Sell-side risk ratio hit 3-year high as Bitcoin broke above $73k


The Bitcoin sell-side risk ratio is calculated by dividing the sum of all profits and losses realized on-chain by the realized capitalization, offering a comparative view of daily investor activity against the total market capitalization adjusted for real-time inflows and outflows.

A rise in this metric indicates a higher likelihood of sell-side pressure, potentially leading to increased market volatility.

Between Feb. 8 and March 13, the Bitcoin sell-side risk ratio saw a significant surge, climbing from 0.12% to 0.777%. This increase followed a significant rise in Bitcoin’s price from $45,330 to $73,104. This period marked the highest sell-side risk ratio and the first instance of the ratio surpassing the 0.75% threshold since March 9, 2021.
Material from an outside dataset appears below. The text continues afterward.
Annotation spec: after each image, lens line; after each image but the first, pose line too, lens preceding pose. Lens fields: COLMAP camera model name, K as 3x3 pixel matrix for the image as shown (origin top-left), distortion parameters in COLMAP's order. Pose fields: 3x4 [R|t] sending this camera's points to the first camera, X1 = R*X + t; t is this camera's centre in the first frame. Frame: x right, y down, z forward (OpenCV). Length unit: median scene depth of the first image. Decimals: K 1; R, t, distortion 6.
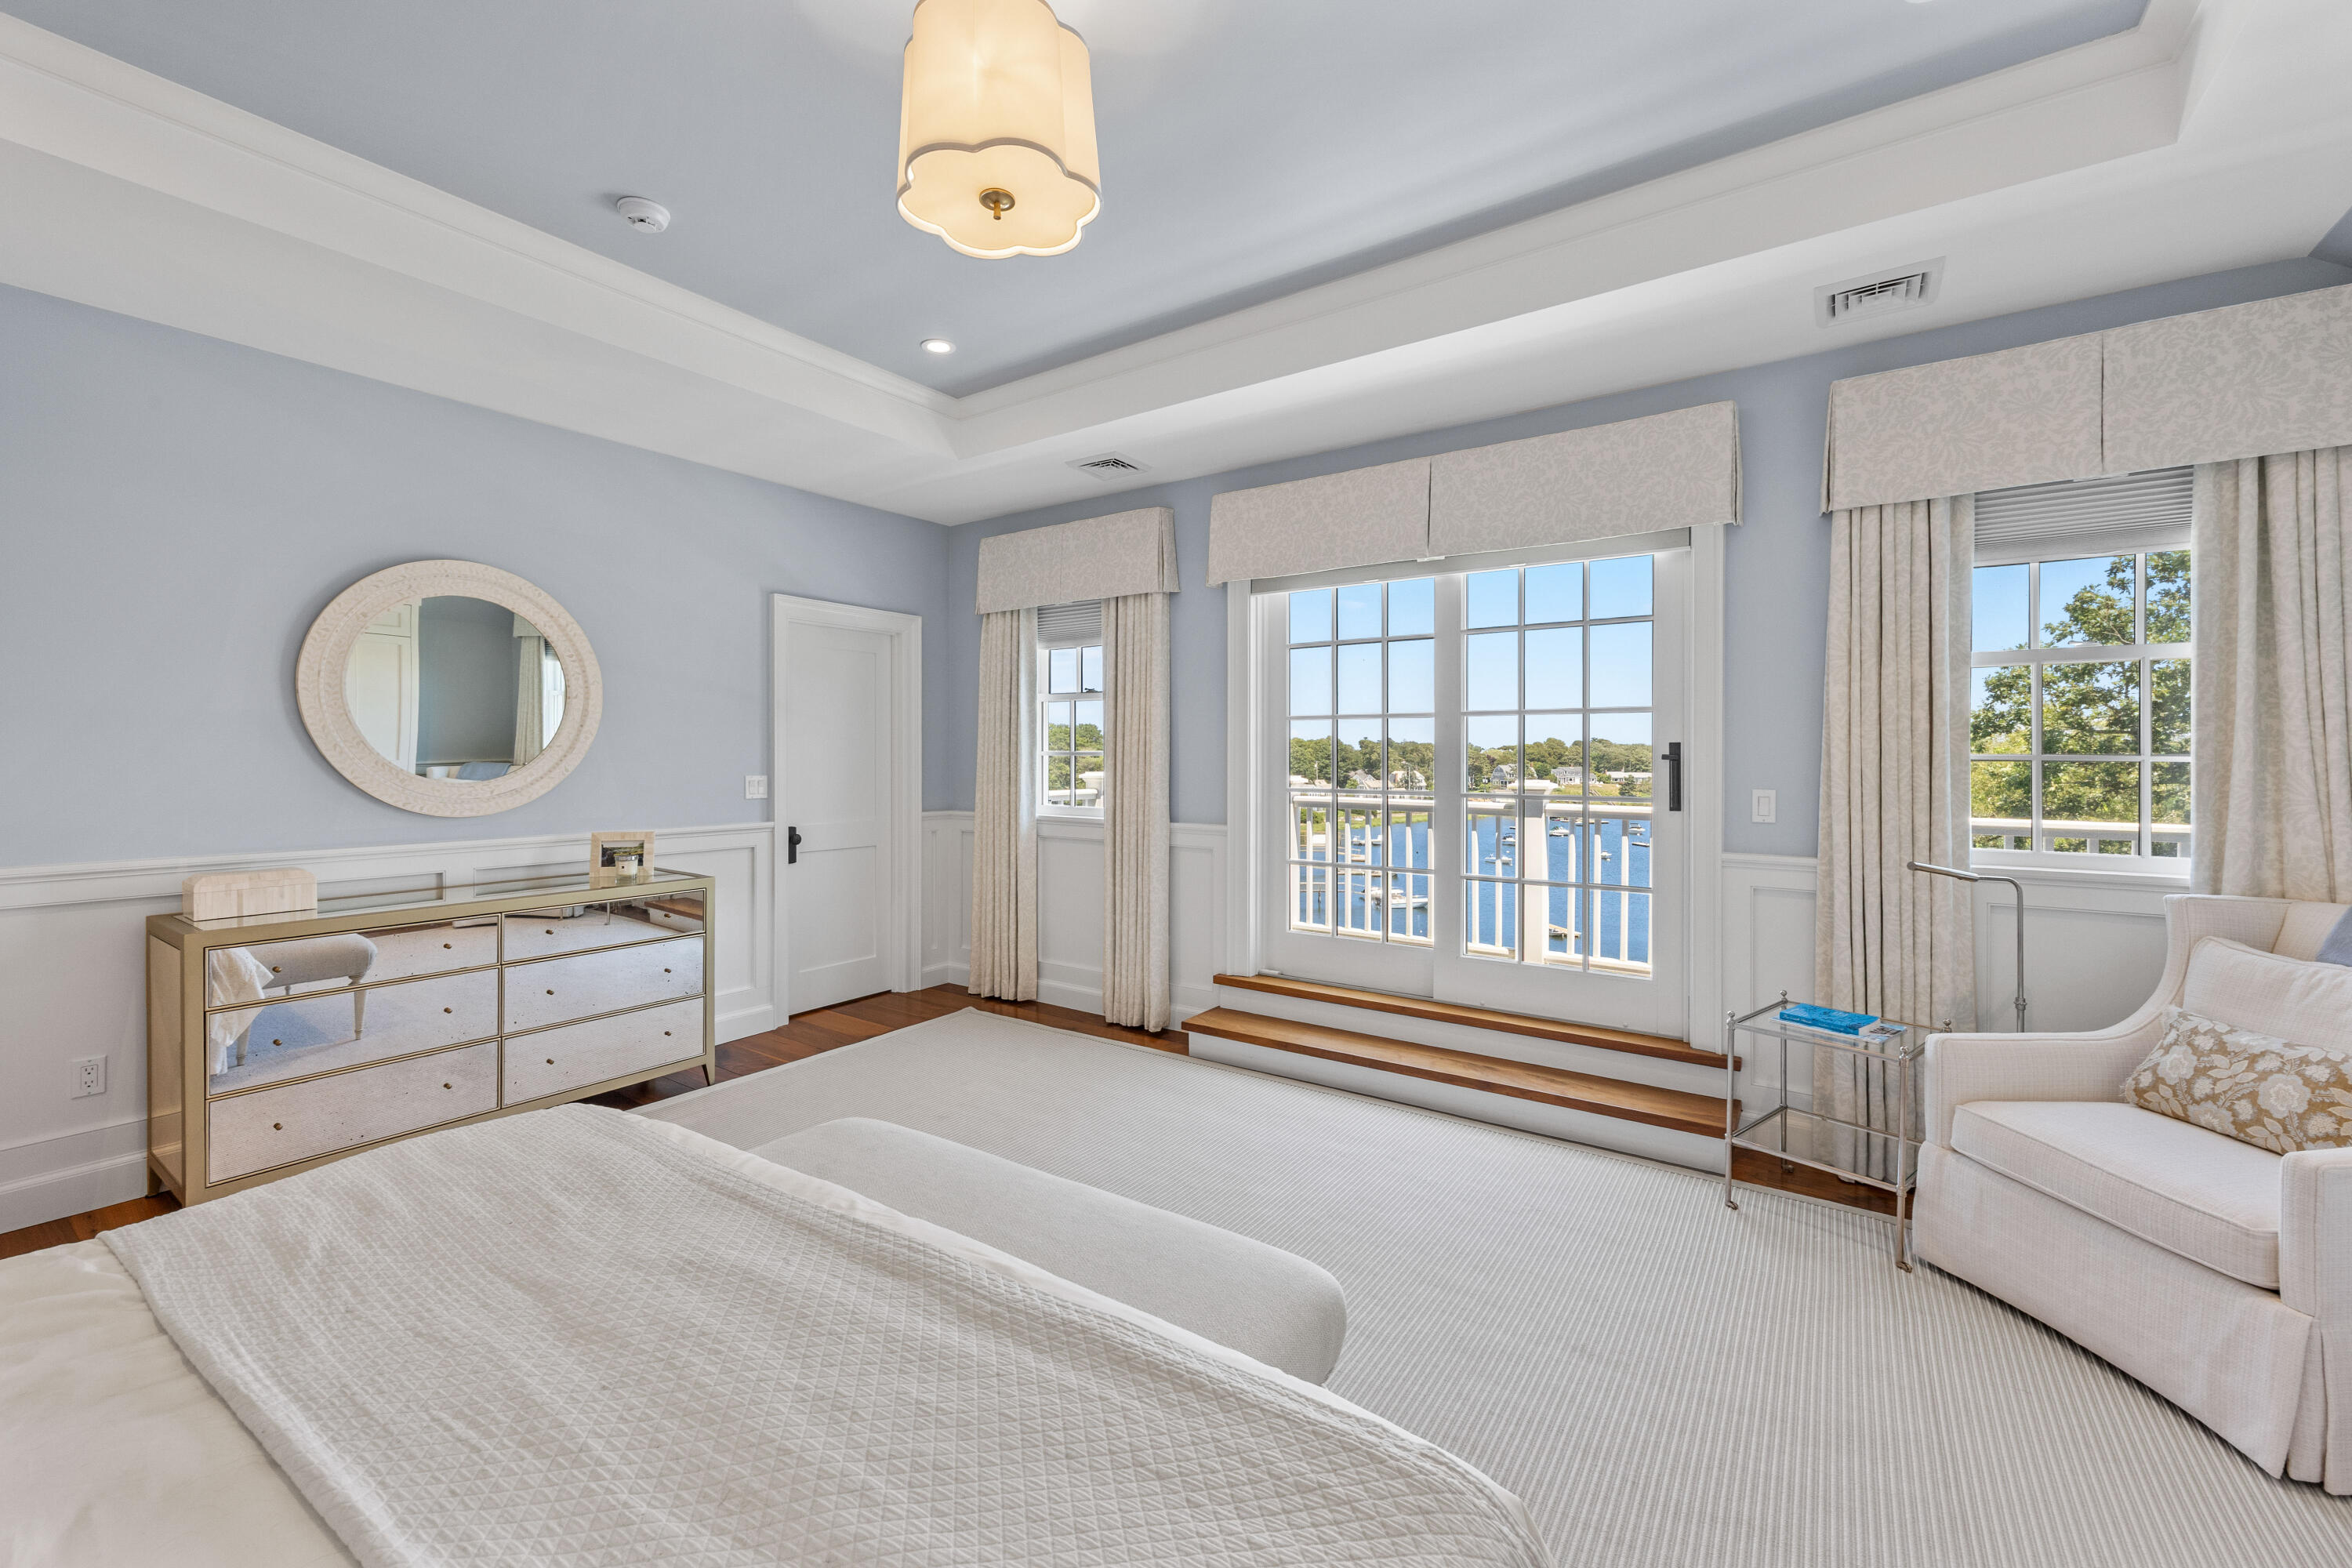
lens RADIAL K [[954.1, 0, 1172.9], [0, 954.1, 769.7], [0, 0, 1]] dist [0.023528, -0.000284]
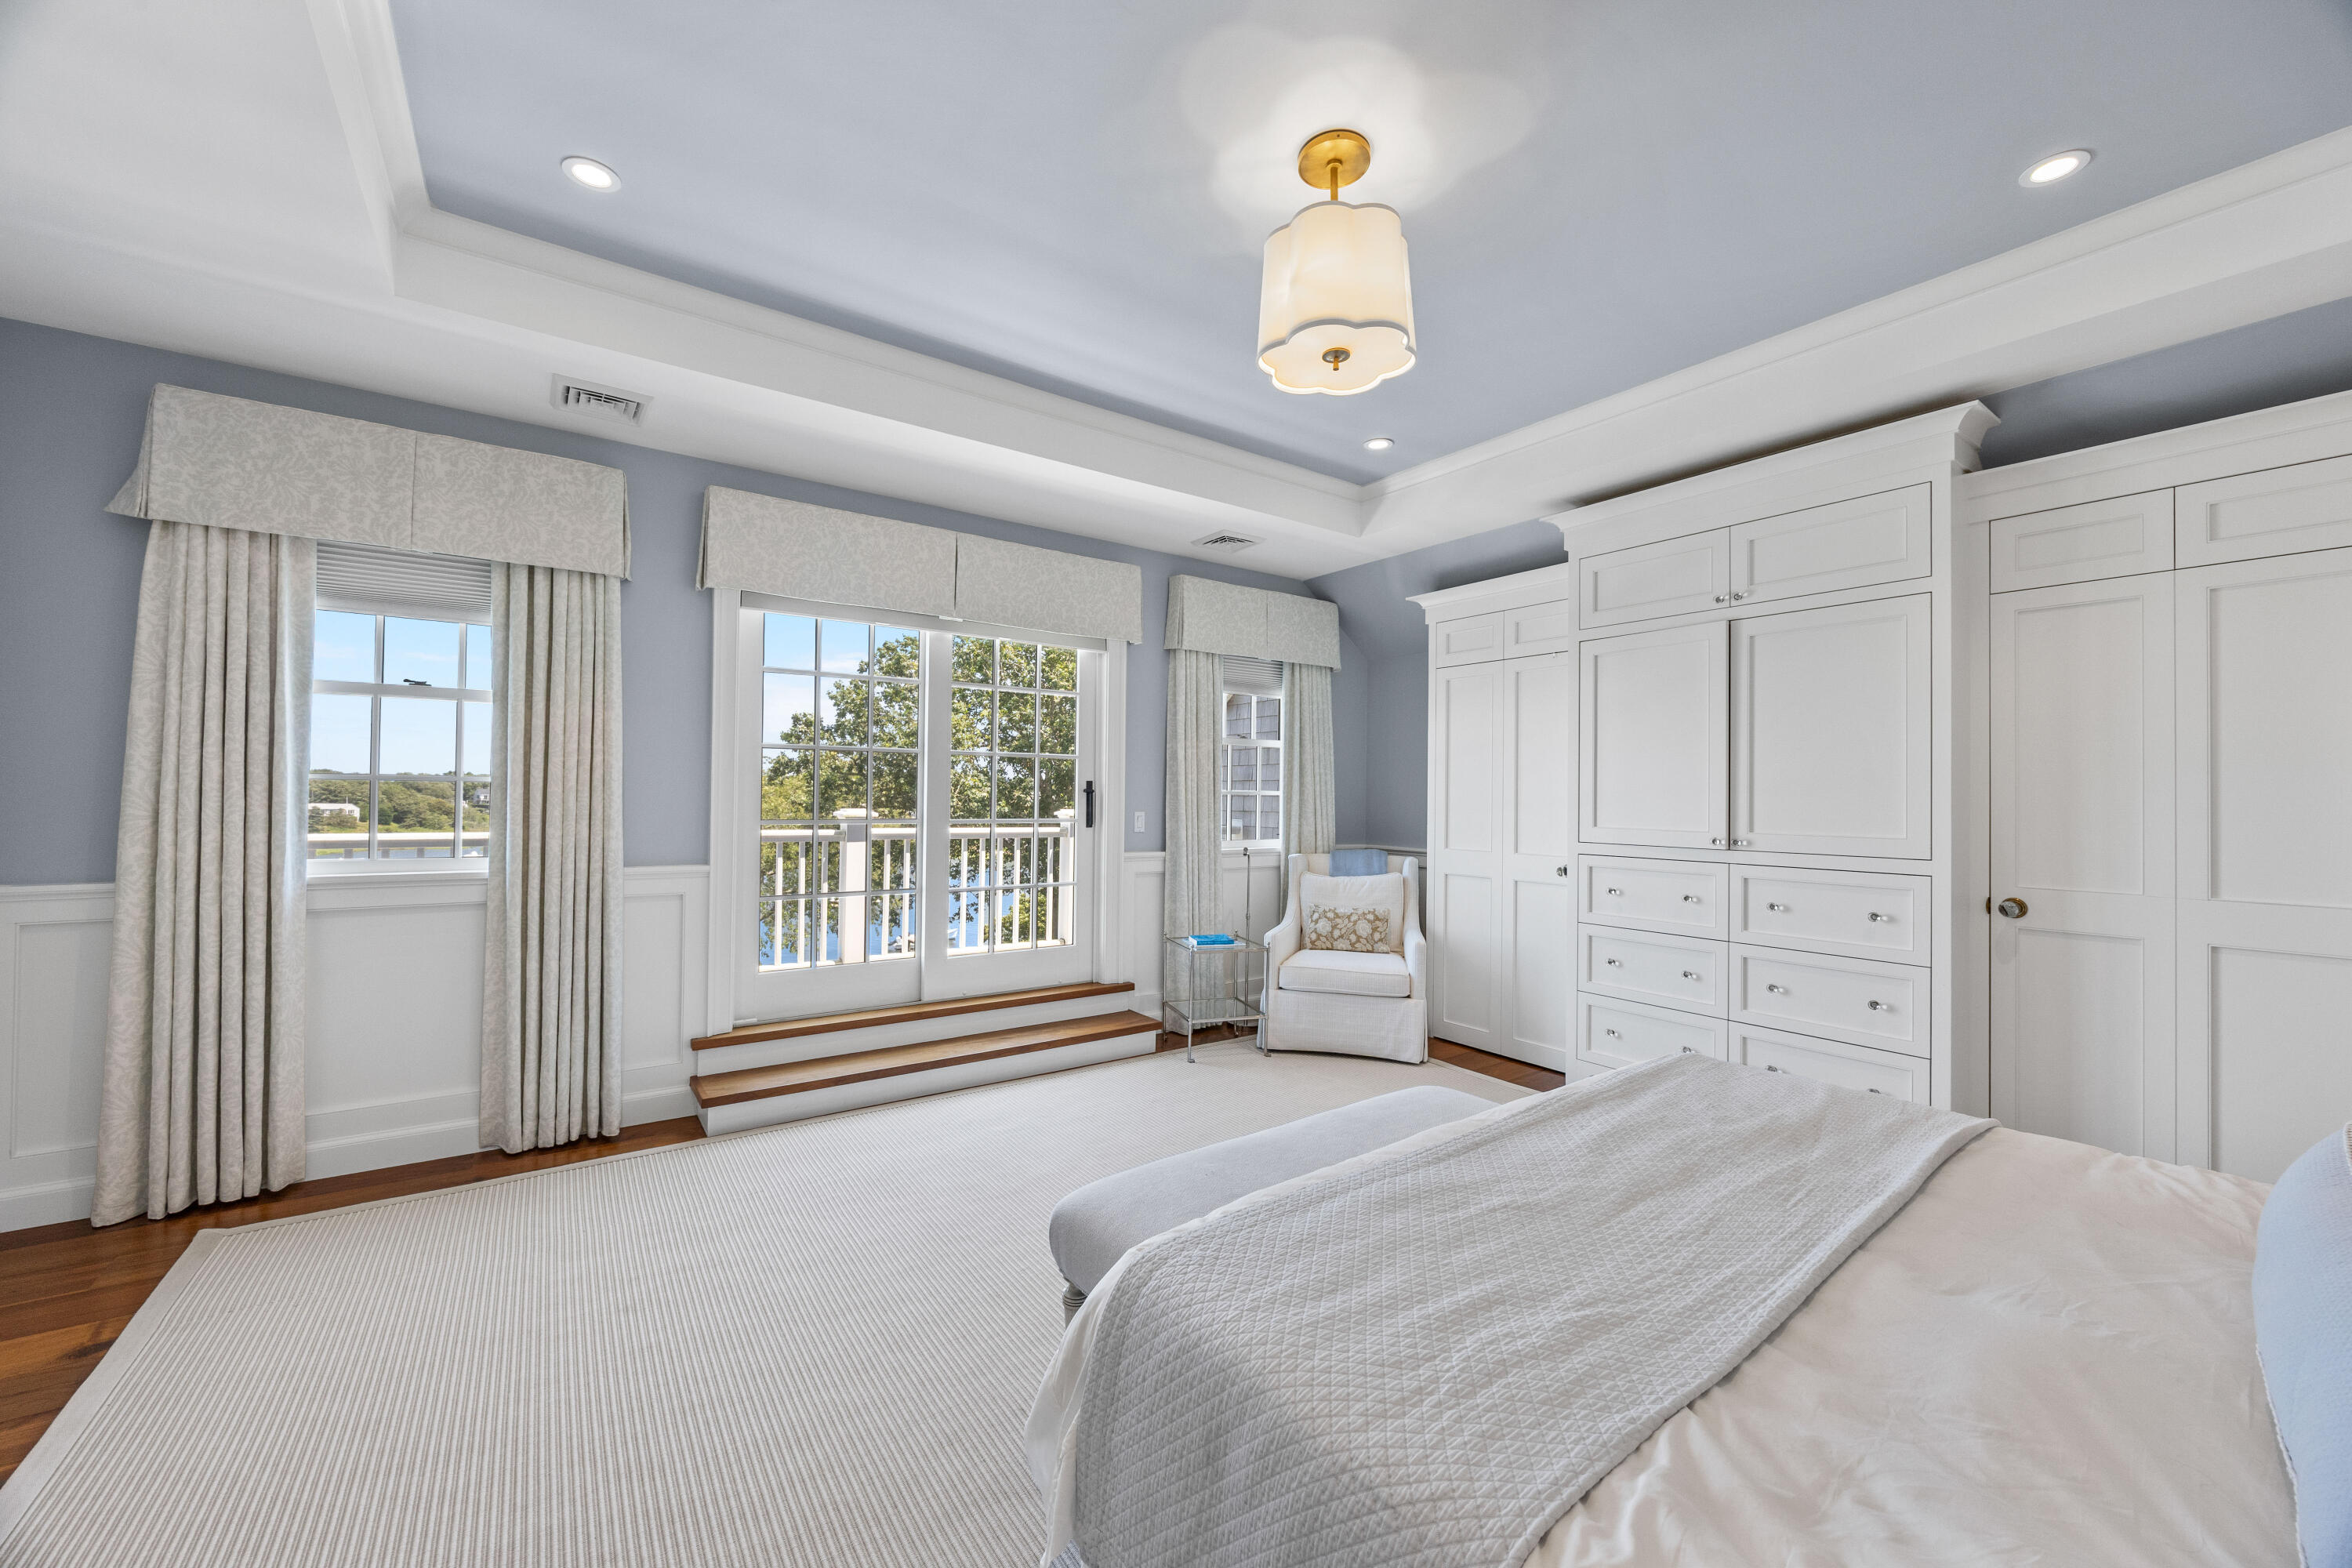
lens RADIAL K [[886.1, 0, 1157.5], [0, 886.1, 794.8], [0, 0, 1]] dist [-0.024935, 0.000582]
pose [[0.342965, 0.007803, 0.939316, -0.710140], [0.007315, 0.999913, -0.010978, 0.008274], [-0.939320, 0.010637, 0.342878, 0.436204]]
Following this peak, BTC dropped to $61,860 by Mar. 19 before recovering to $70,000 on Mar. 26. The sell-side risk ratio adjusted to 0.556%.

sell side risk ratio ytd
Graph showing Bitcoin’s sell-side risk ratio from Jan. 1 to Mar. 26, 2024 (Source: Glassnode)

The increase of the sell-side risk ratio above its upper bound shows a period of high value realization among investors, often observed during the late stages of bull markets or bear market capitulation events. However, spikes like these can also occur at the beginning of bull cycles, particularly when the market undergoes initial corrections.

The subsequent correction in Bitcoin’s price and the sell-side risk ratio indicates volatility. However, this volatility is not without precedent. Since 2011, the trend has been toward diminishing returns with each market cycle, leading to lower highs in the sell-side risk ratio. This is consistent with the observed pattern where, with each cycle, investors are realizing less profit, hinting at a maturing market.

bitcoin sell side risk ratio 14y
Graph showing Bitcoin’s sell-side risk ratio from Jul. 19, 2010, to Mar. 26, 2024 (Source: Glassnode)

The continuous stay of the ratio above the 0.1% mark since Nov. 29, 2023, further emphasizes a shift from the very low value realization observed on Sept. 18, 2023, at 0.039%. This transition suggests a move away from market bottoms and accumulation phases towards more active and possibly speculative trading phases.

The break above the upper bound signals a significant turning point, likely driven by investor optimism and profit-taking. However, the historical trend towards lower highs in this ratio may indicate a gradual stabilization of the market, with less pronounced peaks in value realization as the market matures.